### Short exercise
Report every line of the listing below that contains the string "NewBodyOperationType". Letter case must match.

(Extracted data entries)
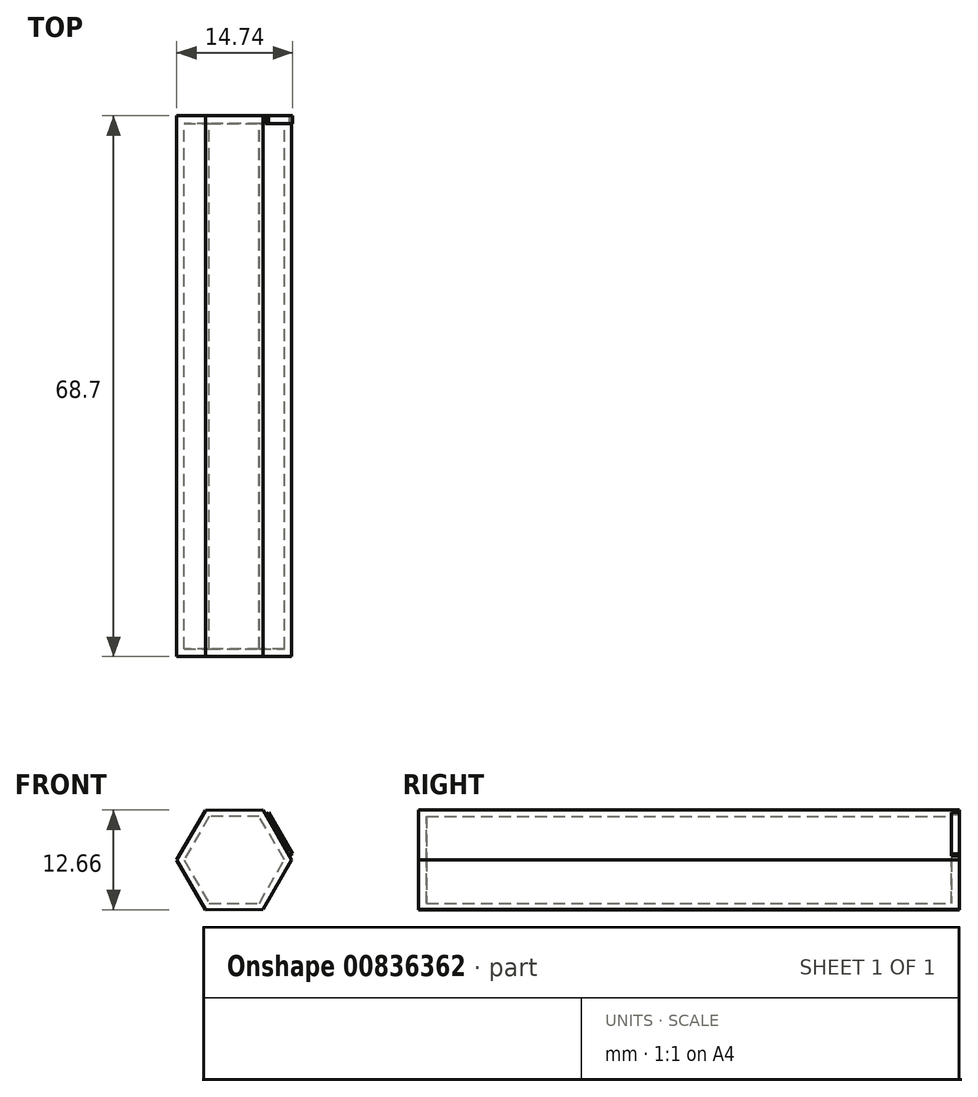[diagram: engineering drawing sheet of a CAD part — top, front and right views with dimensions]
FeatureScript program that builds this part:
annotation { "Feature Type Name" : "Feature", "Feature Type Description" : "" }
export const myFeature = defineFeature(function(context is Context, id is Id, definition is map)
    precondition{}
    {
        {
            var Q0;
            Q0=qCreatedBy(makeId("Front.planeOp"),FACE);
            var sketch = newSketch(context, id + "F0", { "sketchPlane" : qUnion([Q0])});
            skLineSegment(sketch, "E0.0", {"start": v(3.64, 6.33) * mm, "end": v(7.3, 0.02) * mm});
            skLineSegment(sketch, "E0.1", {"start": v(7.3, 0.02) * mm, "end": v(3.66, -6.31) * mm});
            skLineSegment(sketch, "E0.2", {"start": v(3.66, -6.31) * mm, "end": v(-3.64, -6.33) * mm});
            skLineSegment(sketch, "E0.3", {"start": v(-3.64, -6.33) * mm, "end": v(-7.3, -0.02) * mm});
            skLineSegment(sketch, "E0.4", {"start": v(-7.3, -0.02) * mm, "end": v(-3.66, 6.31) * mm});
            skLineSegment(sketch, "E0.5", {"start": v(-3.66, 6.31) * mm, "end": v(3.64, 6.33) * mm});
            skPoint(sketch, "E0.0.midPoint", {"position": v(5.47, 3.17) * mm});
            skSolve(sketch);
        }
        {
            var Q0;
            Q0=makeQuery(id+"F0.imprint","IMPRINT",FACE,{"disambiguationData":[TD([[makeQuery(id+"F0.imprint","IMPRINT",EDGE,{"derivedFrom":sQuery(id+"F0.wireOp",EDGE,"E0.0")}),-1.0]])]});
            extrude(context, id + "F1", {"entities" : qUnion([Q0]), "depth" : 69.5 * mm, "offsetDistance" : 25 * mm});
        }
        {
            var Q0;
            Q0=makeQuery(id+"F1.opExtrude","CAP_FACE",FACE,{"disambiguationData":[OSD([sQuery(id+"F0.wireOp",EDGE,"E0.0"),sQuery(id+"F0.wireOp",EDGE,"E0.1"),sQuery(id+"F0.wireOp",EDGE,"E0.2"),sQuery(id+"F0.wireOp",EDGE,"E0.3"),sQuery(id+"F0.wireOp",EDGE,"E0.4"),sQuery(id+"F0.wireOp",EDGE,"E0.5")])],"isStart":true});
            shell(context, id + "F2", {"entities" : qUnion([Q0]), "thickness" : 0.8 * mm});
        }
        {
            var Q0;
            Q0=makeQuery(id+"F1.opExtrude","CAP_FACE",FACE,{"disambiguationData":[OSD([sQuery(id+"F0.wireOp",EDGE,"E0.0"),sQuery(id+"F0.wireOp",EDGE,"E0.1"),sQuery(id+"F0.wireOp",EDGE,"E0.2"),sQuery(id+"F0.wireOp",EDGE,"E0.3"),sQuery(id+"F0.wireOp",EDGE,"E0.4"),sQuery(id+"F0.wireOp",EDGE,"E0.5")])],"isStart":false});
            extrude(context, id + "F3", {"entities" : qUnion([Q0]), "operationType" : NewBodyOperationType.REMOVE, "oppositeDirection" : true, "depth" : 0.8 * mm, "offsetDistance" : 25 * mm});
        }
        {
            var Q0;
            Q0=makeQuery(id+"F3.boolean.opBoolean","COPY",FACE,{"derivedFrom":makeQuery(id+"F3.opExtrude","CAP_FACE",FACE,{"disambiguationData":[OSD([sQuery(id+"F0.wireOp",EDGE,"E0.0"),sQuery(id+"F0.wireOp",EDGE,"E0.1"),sQuery(id+"F0.wireOp",EDGE,"E0.2"),sQuery(id+"F0.wireOp",EDGE,"E0.3"),sQuery(id+"F0.wireOp",EDGE,"E0.4"),sQuery(id+"F0.wireOp",EDGE,"E0.5")])],"isStart":false})});
            var sketch = newSketch(context, id + "F4", { "sketchPlane" : qUnion([Q0])});
            skLineSegment(sketch, "E1", {"start": v(3.18, 5.53) * mm, "end": v(6.38, 0.01) * mm});
            skLineSegment(sketch, "E2", {"start": v(7.3, 0.02) * mm, "end": v(3.64, 6.33) * mm});
            skLineSegment(sketch, "E3", {"start": v(-7.3, -0.02) * mm, "end": v(-3.64, -6.33) * mm});
            skLineSegment(sketch, "E4", {"start": v(-3.18, -5.53) * mm, "end": v(-6.38, -0.01) * mm});
            skLineSegment(sketch, "E5", {"start": v(3.64, 6.33) * mm, "end": v(5.47, 3.17) * mm});
            skLineSegment(sketch, "E6", {"start": v(5.47, 3.17) * mm, "end": v(-5.47, -3.17) * mm});
            skLineSegment(sketch, "E7", {"start": v(-4.78, -2.77) * mm, "end": v(4.78, 2.77) * mm});
            skSolve(sketch);
        }
        {
            var Q0;
            {var subQ3=sQuery(id+"F4.wireOp",EDGE,"E7");Q0=makeQuery(id+"F4.imprint","IMPRINT",FACE,{"disambiguationData":[TD([[makeQuery(id+"F4.imprint","IMPRINT",EDGE,{"derivedFrom":subQ3}),1.0]])]});}
            var sketch = newSketch(context, id + "F5", { "sketchPlane" : qUnion([Q0])});
            skLineSegment(sketch, "E8", {"start": v(-3.2, 5.52) * mm, "end": v(3.18, 5.53) * mm});
            skLineSegment(sketch, "E9", {"start": v(3.18, 5.53) * mm, "end": v(6.38, 0.01) * mm});
            skLineSegment(sketch, "E10", {"start": v(6.38, 0.01) * mm, "end": v(3.2, -5.51) * mm});
            skLineSegment(sketch, "E11", {"start": v(3.2, -5.51) * mm, "end": v(-3.18, -5.53) * mm});
            skLineSegment(sketch, "E12", {"start": v(-3.18, -5.53) * mm, "end": v(-6.38, -0.01) * mm});
            skLineSegment(sketch, "E13", {"start": v(-6.38, -0.01) * mm, "end": v(-3.2, 5.52) * mm});
            skLineSegment(sketch, "E14", {"start": v(-3, 5.52) * mm, "end": v(-3, 5.02) * mm});
            skLineSegment(sketch, "E15", {"start": v(2.3, 5.53) * mm, "end": v(2.3, 5.03) * mm});
            skLineSegment(sketch, "E16", {"start": v(3.7, 4.62) * mm, "end": v(3.27, 4.37) * mm});
            skLineSegment(sketch, "E17", {"start": v(5.9, 0.85) * mm, "end": v(5.46, 0.6) * mm});
            skLineSegment(sketch, "E18", {"start": v(5.86, -0.9) * mm, "end": v(5.42, -0.64) * mm});
            skLineSegment(sketch, "E19", {"start": v(3.7, -4.64) * mm, "end": v(3.27, -4.4) * mm});
            skLineSegment(sketch, "E20", {"start": v(2.49, -5.52) * mm, "end": v(2.49, -5.02) * mm});
            skLineSegment(sketch, "E21", {"start": v(-2.37, -5.53) * mm, "end": v(-2.37, -5.03) * mm});
            skLineSegment(sketch, "E22", {"start": v(-3.8, -4.47) * mm, "end": v(-3.36, -4.22) * mm});
            skLineSegment(sketch, "E23", {"start": v(-5.9, -0.82) * mm, "end": v(-5.47, -0.57) * mm});
            skLineSegment(sketch, "E24", {"start": v(-5.88, 0.85) * mm, "end": v(-5.45, 0.6) * mm});
            skLineSegment(sketch, "E25", {"start": v(-3.8, 4.48) * mm, "end": v(-3.36, 4.23) * mm});
            skLineSegment(sketch, "E26", {"start": v(-3, 5.02) * mm, "end": v(2.3, 5.03) * mm});
            skLineSegment(sketch, "E27", {"start": v(3.27, 4.37) * mm, "end": v(5.46, 0.6) * mm});
            skLineSegment(sketch, "E28", {"start": v(5.42, -0.64) * mm, "end": v(3.27, -4.4) * mm});
            skLineSegment(sketch, "E29", {"start": v(2.49, -5.02) * mm, "end": v(-2.37, -5.03) * mm});
            skLineSegment(sketch, "E30", {"start": v(-3.36, -4.22) * mm, "end": v(-5.47, -0.57) * mm});
            skLineSegment(sketch, "E31", {"start": v(-5.45, 0.6) * mm, "end": v(-2.91, 5.02) * mm});
            skLineSegment(sketch, "E32", {"start": v(2.3, 5.03) * mm, "end": v(3.2, 5.03) * mm});
            skLineSegment(sketch, "E33", {"start": v(3.27, 4.37) * mm, "end": v(2.89, 5.03) * mm});
            skLineSegment(sketch, "E34", {"start": v(5.42, -0.64) * mm, "end": v(5.94, 0.27) * mm});
            skLineSegment(sketch, "E35", {"start": v(5.46, 0.6) * mm, "end": v(5.8, 0) * mm});
            skLineSegment(sketch, "E36", {"start": v(3.27, -4.4) * mm, "end": v(2.83, -5.16) * mm});
            skLineSegment(sketch, "E37", {"start": v(2.49, -5.02) * mm, "end": v(2.91, -5.02) * mm});
            skLineSegment(sketch, "E38", {"start": v(-2.37, -5.03) * mm, "end": v(-3.17, -5.03) * mm});
            skLineSegment(sketch, "E39", {"start": v(-3.36, -4.22) * mm, "end": v(-2.89, -5.03) * mm});
            skLineSegment(sketch, "E40", {"start": v(-5.47, -0.57) * mm, "end": v(-5.94, 0.23) * mm});
            skLineSegment(sketch, "E41", {"start": v(-5.45, 0.6) * mm, "end": v(-5.8, -0.01) * mm});
            skSolve(sketch);
        }
        {
            var Q0;
            Q0=qSketchRegion(id+"F5",true);
            extrude(context, id + "F6", {"entities" : qUnion([Q0]), "operationType" : NewBodyOperationType.ADD, "oppositeDirection" : true, "depth" : 1 * mm, "offsetDistance" : 25 * mm});
        }
        {
            var Q0;
            Q0=makeQuery(id+"F1.opExtrude","CAP_FACE",FACE,{"disambiguationData":[OSD([sQuery(id+"F0.wireOp",EDGE,"E0.0"),sQuery(id+"F0.wireOp",EDGE,"E0.1"),sQuery(id+"F0.wireOp",EDGE,"E0.2"),sQuery(id+"F0.wireOp",EDGE,"E0.3"),sQuery(id+"F0.wireOp",EDGE,"E0.4"),sQuery(id+"F0.wireOp",EDGE,"E0.5")])],"isStart":true});
            var sketch = newSketch(context, id + "F7", { "sketchPlane" : qUnion([Q0])});
            skLineSegment(sketch, "E42.0", {"start": v(3.66, 6.31) * mm, "end": v(7.3, -0.02) * mm});
            skLineSegment(sketch, "E42.1", {"start": v(7.3, -0.02) * mm, "end": v(3.64, -6.33) * mm});
            skLineSegment(sketch, "E42.2", {"start": v(3.64, -6.33) * mm, "end": v(-3.66, -6.31) * mm});
            skLineSegment(sketch, "E42.3", {"start": v(-3.66, -6.31) * mm, "end": v(-7.3, 0.02) * mm});
            skLineSegment(sketch, "E42.4", {"start": v(-7.3, 0.02) * mm, "end": v(-3.64, 6.33) * mm});
            skLineSegment(sketch, "E42.5", {"start": v(-3.64, 6.33) * mm, "end": v(3.66, 6.31) * mm});
            skPoint(sketch, "E42.0.midPoint", {"position": v(5.48, 3.15) * mm});
            skLineSegment(sketch, "E43", {"start": v(-3.3, 6.33) * mm, "end": v(-3.3, 6.83) * mm});
            skLineSegment(sketch, "E44", {"start": v(3.41, 6.31) * mm, "end": v(3.41, 6.81) * mm});
            skLineSegment(sketch, "E45", {"start": v(3.96, 5.8) * mm, "end": v(4.4, 6.05) * mm});
            skLineSegment(sketch, "E46", {"start": v(7, 0.5) * mm, "end": v(7.44, 0.74) * mm});
            skLineSegment(sketch, "E47", {"start": v(7, -0.55) * mm, "end": v(7.42, -0.8) * mm});
            skLineSegment(sketch, "E48", {"start": v(4.18, -5.4) * mm, "end": v(4.61, -5.65) * mm});
            skLineSegment(sketch, "E49", {"start": v(3, -6.33) * mm, "end": v(3, -6.83) * mm});
            skLineSegment(sketch, "E50", {"start": v(-3.12, -6.32) * mm, "end": v(-3.12, -6.82) * mm});
            skLineSegment(sketch, "E51", {"start": v(-3.99, -5.75) * mm, "end": v(-4.42, -6) * mm});
            skLineSegment(sketch, "E52", {"start": v(-6.67, -1.09) * mm, "end": v(-7.1, -1.33) * mm});
            skLineSegment(sketch, "E53", {"start": v(-7.01, 0.51) * mm, "end": v(-7.44, 0.76) * mm});
            skLineSegment(sketch, "E54", {"start": v(-3.96, 5.77) * mm, "end": v(-4.4, 6.02) * mm});
            skLineSegment(sketch, "E55", {"start": v(-3.3, 6.83) * mm, "end": v(3.41, 6.81) * mm});
            skLineSegment(sketch, "E56", {"start": v(4.4, 6.05) * mm, "end": v(8.5, -1.1) * mm});
            skLineSegment(sketch, "E57", {"start": v(7.42, -0.8) * mm, "end": v(3.8, -7.03) * mm});
            skLineSegment(sketch, "E58", {"start": v(3, -6.83) * mm, "end": v(-5.02, -6.81) * mm});
            skLineSegment(sketch, "E59", {"start": v(-4.42, -6) * mm, "end": v(-8.1, 0.4) * mm});
            skLineSegment(sketch, "E60", {"start": v(-7.44, 0.76) * mm, "end": v(-3.69, 7.24) * mm});
            skLineSegment(sketch, "E61", {"start": v(-3.3, 6.83) * mm, "end": v(-3.92, 6.83) * mm});
            skLineSegment(sketch, "E62", {"start": v(4.4, 6.05) * mm, "end": v(3.82, 7.04) * mm});
            skLineSegment(sketch, "E63", {"start": v(3.41, 6.81) * mm, "end": v(3.95, 6.81) * mm});
            skLineSegment(sketch, "E64", {"start": v(7.42, -0.8) * mm, "end": v(7.88, -0.02) * mm});
            skLineSegment(sketch, "E65", {"start": v(3, -6.83) * mm, "end": v(3.92, -6.83) * mm});
            skLineSegment(sketch, "E66", {"start": v(-4.42, -6) * mm, "end": v(-3.95, -6.81) * mm});
            skLineSegment(sketch, "E67", {"start": v(-7.44, 0.76) * mm, "end": v(-7.88, 0.02) * mm});
            skSolve(sketch);
        }
        {
            var Q0;
            Q0=qSketchRegion(id+"F7",true);
            extrude(context, id + "F8", {"entities" : qUnion([Q0]), "operationType" : NewBodyOperationType.ADD, "oppositeDirection" : true, "depth" : 1 * mm, "offsetDistance" : 25 * mm});
        }
    });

### Task response
            extrude(context, id + "F3", {"entities" : qUnion([Q0]), "operationType" : NewBodyOperationType.REMOVE, "oppositeDirection" : true, "depth" : 0.8 * mm, "offsetDistance" : 25 * mm});
            extrude(context, id + "F6", {"entities" : qUnion([Q0]), "operationType" : NewBodyOperationType.ADD, "oppositeDirection" : true, "depth" : 1 * mm, "offsetDistance" : 25 * mm});
            extrude(context, id + "F8", {"entities" : qUnion([Q0]), "operationType" : NewBodyOperationType.ADD, "oppositeDirection" : true, "depth" : 1 * mm, "offsetDistance" : 25 * mm});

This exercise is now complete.